Philippe le Billon describes initiatives to improve natural resource governance. Diamonds, timber, rubber and iron-ore played significant roles in wars in Liberia and Sierra Leone. Formalising extractive sectors can help reduce links with violence: providing that revenues are well managed and conflicts with local communities are prevented. Liberia and Sierra Leone have experienced some of the earliest and most direct forms of governance intervention, and both governments have committed to greater resource revenue transparency through the Extractive Industries Transparency Initiative (EITI).

Formalising extractive sectors in Liberia and Sierra Leone should reduce the contribution of resources to future conflicts – that is, if revenues are well managed and conflicts with local communities are prevented in a fair and effective manner.

_Record excerpts_

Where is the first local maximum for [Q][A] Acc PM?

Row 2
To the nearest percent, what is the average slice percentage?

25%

* * *

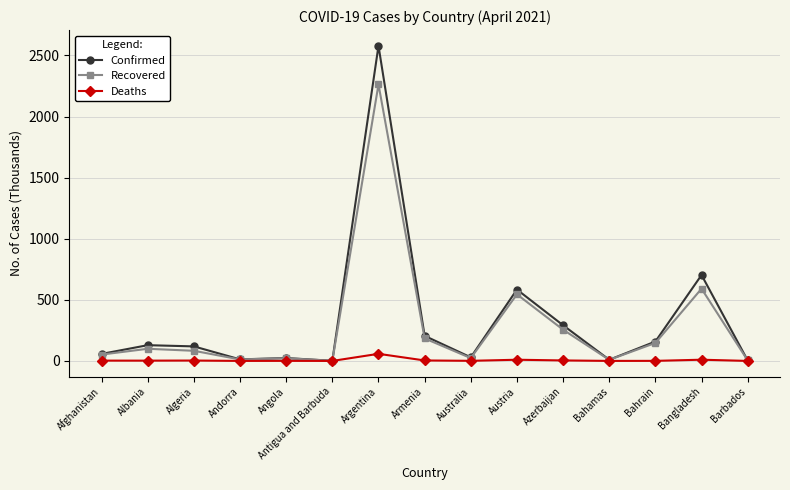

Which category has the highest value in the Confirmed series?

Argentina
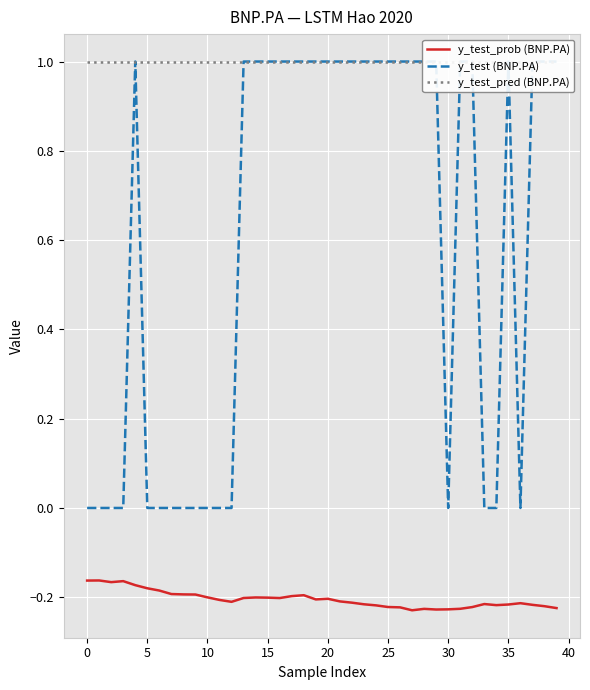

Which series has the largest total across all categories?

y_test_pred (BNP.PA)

_Task description_
Through which initiative have the governments of Liberia and Sierra Leone committed to greater resource revenue transparency, according to the passage on natural resource governance?

_Output_
The Extractive Industries Transparency Initiative (EITI).